The key steps of the 3D viewpoint augmentation process are:
- Conversion of the 3D cylindrical surface of the wine label into a 2D representation by identifying the upper and lower elliptical rims and the two straight longitudinal edges.
- Extraction of 2D line samples along the label's longitudinal direction using the vanishing points from the longitudinal edges.
- Mapping of the line samples onto an image of a cylindrical surface with a different pose using a view-invariant cross-ratio technique to ensure the correct perspective of the wine label.
The authors then employ the augmented training images through batch-all triplet metric learning on a Vision Transformer (ViT) architecture to obtain the most discriminative embedding features for every wine label. This enables one-shot recognition of existing wine labels in the training classes or future newly collected wine labels.

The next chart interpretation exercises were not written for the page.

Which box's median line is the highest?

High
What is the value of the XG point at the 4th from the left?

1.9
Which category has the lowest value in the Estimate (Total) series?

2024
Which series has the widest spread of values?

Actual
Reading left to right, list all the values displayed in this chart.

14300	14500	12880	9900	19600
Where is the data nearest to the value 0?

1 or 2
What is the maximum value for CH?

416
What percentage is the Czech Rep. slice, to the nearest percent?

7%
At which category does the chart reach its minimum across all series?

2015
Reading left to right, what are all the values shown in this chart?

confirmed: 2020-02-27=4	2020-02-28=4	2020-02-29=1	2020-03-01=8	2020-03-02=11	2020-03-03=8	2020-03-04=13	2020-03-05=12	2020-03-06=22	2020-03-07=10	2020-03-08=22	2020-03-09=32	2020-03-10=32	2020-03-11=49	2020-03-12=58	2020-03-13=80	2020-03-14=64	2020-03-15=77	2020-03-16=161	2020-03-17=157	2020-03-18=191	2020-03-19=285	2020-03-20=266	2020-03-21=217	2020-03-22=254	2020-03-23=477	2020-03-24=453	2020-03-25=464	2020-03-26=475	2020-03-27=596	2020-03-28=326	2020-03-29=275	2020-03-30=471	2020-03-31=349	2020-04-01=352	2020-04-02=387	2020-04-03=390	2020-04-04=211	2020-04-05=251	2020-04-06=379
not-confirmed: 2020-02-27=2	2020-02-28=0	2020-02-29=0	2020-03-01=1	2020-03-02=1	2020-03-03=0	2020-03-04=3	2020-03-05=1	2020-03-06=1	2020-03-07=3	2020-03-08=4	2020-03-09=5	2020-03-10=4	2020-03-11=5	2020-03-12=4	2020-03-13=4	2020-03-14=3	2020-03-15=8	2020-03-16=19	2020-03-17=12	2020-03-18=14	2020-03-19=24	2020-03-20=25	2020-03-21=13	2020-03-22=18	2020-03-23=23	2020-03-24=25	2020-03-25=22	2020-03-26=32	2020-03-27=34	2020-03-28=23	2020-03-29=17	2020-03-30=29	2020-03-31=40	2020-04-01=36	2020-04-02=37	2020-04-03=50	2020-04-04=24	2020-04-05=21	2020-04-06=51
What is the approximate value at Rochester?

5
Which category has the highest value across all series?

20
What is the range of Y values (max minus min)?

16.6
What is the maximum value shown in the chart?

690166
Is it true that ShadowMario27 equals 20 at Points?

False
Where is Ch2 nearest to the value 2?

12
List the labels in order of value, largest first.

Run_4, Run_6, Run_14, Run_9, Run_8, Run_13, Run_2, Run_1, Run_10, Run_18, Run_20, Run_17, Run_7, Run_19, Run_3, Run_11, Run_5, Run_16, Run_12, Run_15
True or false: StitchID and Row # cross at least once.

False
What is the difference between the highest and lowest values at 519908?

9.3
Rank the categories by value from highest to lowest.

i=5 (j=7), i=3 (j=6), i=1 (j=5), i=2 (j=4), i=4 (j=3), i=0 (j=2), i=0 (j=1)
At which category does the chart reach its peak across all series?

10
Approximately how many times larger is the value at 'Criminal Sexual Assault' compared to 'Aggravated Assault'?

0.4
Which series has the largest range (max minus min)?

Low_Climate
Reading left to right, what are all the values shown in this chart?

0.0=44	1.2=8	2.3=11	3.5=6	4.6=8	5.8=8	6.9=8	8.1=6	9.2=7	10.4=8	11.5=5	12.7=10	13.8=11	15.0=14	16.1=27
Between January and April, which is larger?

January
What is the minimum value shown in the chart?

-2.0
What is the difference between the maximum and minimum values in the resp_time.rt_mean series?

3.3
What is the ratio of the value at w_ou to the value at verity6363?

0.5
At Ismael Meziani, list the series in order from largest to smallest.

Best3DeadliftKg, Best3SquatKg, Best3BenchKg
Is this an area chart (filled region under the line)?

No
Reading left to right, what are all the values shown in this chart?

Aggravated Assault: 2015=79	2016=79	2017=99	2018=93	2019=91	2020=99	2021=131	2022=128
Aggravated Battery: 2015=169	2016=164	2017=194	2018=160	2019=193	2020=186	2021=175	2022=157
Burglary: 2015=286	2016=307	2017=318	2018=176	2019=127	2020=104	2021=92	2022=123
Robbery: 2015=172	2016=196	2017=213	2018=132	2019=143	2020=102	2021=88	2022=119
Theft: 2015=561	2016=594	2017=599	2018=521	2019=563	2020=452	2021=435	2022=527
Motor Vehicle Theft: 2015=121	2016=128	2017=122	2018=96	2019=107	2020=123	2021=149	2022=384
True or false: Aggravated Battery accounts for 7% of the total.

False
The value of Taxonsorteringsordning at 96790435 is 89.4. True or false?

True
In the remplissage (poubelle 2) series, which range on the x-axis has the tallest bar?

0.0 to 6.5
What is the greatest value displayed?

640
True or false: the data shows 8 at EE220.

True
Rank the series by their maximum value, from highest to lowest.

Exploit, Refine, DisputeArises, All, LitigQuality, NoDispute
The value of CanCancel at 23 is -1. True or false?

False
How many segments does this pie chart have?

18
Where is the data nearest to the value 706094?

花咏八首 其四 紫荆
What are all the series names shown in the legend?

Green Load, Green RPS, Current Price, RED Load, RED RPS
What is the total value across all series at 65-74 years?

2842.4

Experimental results show that the proposed 3D viewpoint augmentation can significantly increase the recognition accuracy by more than 14.6% over conventional 2D data augmentation techniques. The authors also demonstrate that replacing the black background with randomly sourced background images further improves the recognition accuracy by 3.27%.
통계
"Confronting the critical challenge of insufficient training data in the field of complex image recognition, this paper introduces a novel 3D viewpoint augmentation technique specifically tailored for wine label recognition."
"Experimental results show a significant increase in recognition accuracy over conventional 2D data augmentation techniques."
"The ViT-S/16 model achieved the highest Top-1 accuracy performance of 91.15% using the proposed 3D viewpoint augmentation."
"After replacing the black background with randomly sourced background images, the accuracy of recognition may increase by 3.27%."
인용구
"Our proposed solution leverages time-tested computer vision and image processing strategies to expand our training dataset, thereby broadening the range of training samples for deep learning applications."
"By combining 3D viewpoint training data augmentation for metric learning of embedding features, we have developed an efficient and precise wine label recognition system."
"This innovative approach to data augmentation circumvents the constraints of limited training resources."